Selected extract ▸
====

Race as a factor in Texas political campaigns during the mid-twentieth century

Unlike many other politicians and lawyers, Carter's husband tried to treat the African American clients he had with respect. Carter describes the effect this had on his law practice. Later in the interview, Carter talks about how their membership in the NAACP was used by their political opponents.

Citing this Excerpt

Oral History Interview with Margaret Carter, October 25, 1975. Interview A-0309-1. Southern Oral History Program Collection (#4007) in the Southern Oral History Program Collection, Southern Historical Collection, Wilson Library, University of North Carolina at Chapel Hill.

Full Text of the Excerpt

CHANDLER DAVIDSON:
Well, on that same question, how did the people who were beginning to form the core of the liberal group in Ft. Worth feel on the racial question? Or was this even a viable issue at that time?
MARGARET CARTER:
Not very, but by 1944 when my husband ran for county chairman, the decision which required the Democrats to take whites …
CHANDLER DAVIDSON:
You mean the Smith vs. Allwright decision?
MARGARET CARTER:
Yes, came down from the Supreme Court when I traveled in '45 and '46 for the Young Democrats, which I did do, we ran into various opinions among the county chairmen whether this Smith vs. Allwright decision would be followed, but we were already far ahead of the community practice in that area. Of course, that was where my Quaker background came in and my husband was just decent. The kind of people who were found in his law office were of all colors because he had very poor people for clients and he was uninfluential he didn't know any rich people. He didn't look at their color, he looked at their problem. That was a very unusual thing and it cost him the possibility of developing a middle-class clientele of whites. White people wouldn't sit down in the same waiting room with a black person. So, we were already ahead of community practice about race relations.
CHANDLER DAVIDSON:
Was he relatively unique so far as white lawyers went in this resepct in Ft. Worth? Were there very many?
MARGARET CARTER:
So far as I know. I am sure that there were some white lawyers who had occasional black clients, because there were no black lawyers, in town, but they made it a back-door business. They didn't invite their white clients into the same entrance as their black clients and he just treated them the same and anyone who had a good reason to need a lawyer, he helped.
CHANDLER DAVIDSON:
And so in 1944, this was the same year that the Texas Regulars were trying to unseat Roosevelt?
MARGARET CARTER:
That's true.
CHANDLER DAVIDSON:
Was that an issue in Ft. Worth?
MARGARET CARTER:
It was the issue of the race for county chairman.

====

Assigned task 1 ▸
Reproduce the interview excerpt from "Full Text of" to "vs. Allwright decision?".
The interview excerpt and the listing come from separate, unrelated sources.

(Figure understanding tasks)
====

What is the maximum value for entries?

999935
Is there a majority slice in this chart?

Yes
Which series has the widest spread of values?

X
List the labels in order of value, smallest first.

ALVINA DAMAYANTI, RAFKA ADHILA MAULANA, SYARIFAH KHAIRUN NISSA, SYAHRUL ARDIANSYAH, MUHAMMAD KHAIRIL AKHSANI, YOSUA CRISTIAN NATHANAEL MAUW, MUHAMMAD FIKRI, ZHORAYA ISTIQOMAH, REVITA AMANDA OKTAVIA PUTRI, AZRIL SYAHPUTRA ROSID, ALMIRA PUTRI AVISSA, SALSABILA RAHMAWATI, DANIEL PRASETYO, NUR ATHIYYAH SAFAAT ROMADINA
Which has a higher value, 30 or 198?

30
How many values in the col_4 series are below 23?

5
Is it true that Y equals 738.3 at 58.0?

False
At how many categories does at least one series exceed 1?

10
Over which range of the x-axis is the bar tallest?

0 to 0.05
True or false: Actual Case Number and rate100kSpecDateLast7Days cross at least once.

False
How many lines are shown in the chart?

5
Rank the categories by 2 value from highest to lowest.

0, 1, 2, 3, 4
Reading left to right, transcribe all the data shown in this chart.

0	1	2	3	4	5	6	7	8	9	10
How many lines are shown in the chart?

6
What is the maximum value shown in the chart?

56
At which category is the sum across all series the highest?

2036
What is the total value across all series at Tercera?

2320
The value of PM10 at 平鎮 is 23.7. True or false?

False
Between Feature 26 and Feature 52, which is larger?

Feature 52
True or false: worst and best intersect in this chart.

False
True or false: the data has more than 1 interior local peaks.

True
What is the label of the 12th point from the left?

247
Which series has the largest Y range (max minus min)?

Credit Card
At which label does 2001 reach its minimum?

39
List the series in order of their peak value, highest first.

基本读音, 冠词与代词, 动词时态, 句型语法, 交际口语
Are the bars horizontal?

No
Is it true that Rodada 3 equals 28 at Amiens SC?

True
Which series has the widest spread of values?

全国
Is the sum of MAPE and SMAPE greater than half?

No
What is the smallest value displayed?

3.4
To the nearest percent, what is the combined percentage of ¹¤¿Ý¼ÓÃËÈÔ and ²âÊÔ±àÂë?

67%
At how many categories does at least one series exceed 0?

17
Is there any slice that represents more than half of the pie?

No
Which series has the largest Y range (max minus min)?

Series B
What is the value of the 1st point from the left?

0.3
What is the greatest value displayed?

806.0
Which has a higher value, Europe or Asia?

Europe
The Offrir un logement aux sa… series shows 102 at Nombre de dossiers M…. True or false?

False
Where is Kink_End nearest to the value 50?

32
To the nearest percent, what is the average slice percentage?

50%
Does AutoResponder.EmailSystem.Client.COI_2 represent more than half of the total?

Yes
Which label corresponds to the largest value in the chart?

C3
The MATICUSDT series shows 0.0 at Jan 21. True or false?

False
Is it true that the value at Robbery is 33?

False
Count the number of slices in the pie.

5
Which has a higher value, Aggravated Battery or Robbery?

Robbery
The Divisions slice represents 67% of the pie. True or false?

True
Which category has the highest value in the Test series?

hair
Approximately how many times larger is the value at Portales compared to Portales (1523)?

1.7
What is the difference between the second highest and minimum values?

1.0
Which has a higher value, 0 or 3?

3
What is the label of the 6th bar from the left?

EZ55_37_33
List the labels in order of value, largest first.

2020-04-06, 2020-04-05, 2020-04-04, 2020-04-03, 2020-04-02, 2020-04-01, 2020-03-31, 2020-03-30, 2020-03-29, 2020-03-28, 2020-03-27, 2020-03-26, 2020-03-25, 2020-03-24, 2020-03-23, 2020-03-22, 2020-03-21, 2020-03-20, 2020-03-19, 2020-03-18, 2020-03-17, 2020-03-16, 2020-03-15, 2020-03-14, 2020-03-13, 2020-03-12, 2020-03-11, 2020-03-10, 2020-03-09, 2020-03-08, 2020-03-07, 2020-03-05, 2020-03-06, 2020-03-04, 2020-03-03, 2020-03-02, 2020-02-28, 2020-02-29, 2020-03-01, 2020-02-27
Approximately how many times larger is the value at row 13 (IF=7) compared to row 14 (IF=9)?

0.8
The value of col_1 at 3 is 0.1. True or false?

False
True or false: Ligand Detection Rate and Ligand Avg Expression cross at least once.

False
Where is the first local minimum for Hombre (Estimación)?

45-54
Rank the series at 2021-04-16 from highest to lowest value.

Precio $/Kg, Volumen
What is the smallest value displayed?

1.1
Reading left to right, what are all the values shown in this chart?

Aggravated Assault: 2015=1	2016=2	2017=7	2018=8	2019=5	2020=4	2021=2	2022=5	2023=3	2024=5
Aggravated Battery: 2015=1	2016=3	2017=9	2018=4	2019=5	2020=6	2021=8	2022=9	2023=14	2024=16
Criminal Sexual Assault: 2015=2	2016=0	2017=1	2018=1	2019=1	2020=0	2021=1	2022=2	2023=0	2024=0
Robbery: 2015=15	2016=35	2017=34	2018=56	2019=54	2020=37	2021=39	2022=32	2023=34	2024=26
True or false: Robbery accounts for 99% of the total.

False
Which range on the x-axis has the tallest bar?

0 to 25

====

Assigned task 2 ▸
Count the lines of the listing that contain the string "Europe", and give only that number.

Task output 1 ▸
Full Text of the Excerpt

CHANDLER DAVIDSON:
Well, on that same question, how did the people who were beginning to form the core of the liberal group in Ft. Worth feel on the racial question? Or was this even a viable issue at that time?
MARGARET CARTER:
Not very, but by 1944 when my husband ran for county chairman, the decision which required the Democrats to take whites …
CHANDLER DAVIDSON:
You mean the Smith vs. Allwright decision?

Task output 2 ▸
2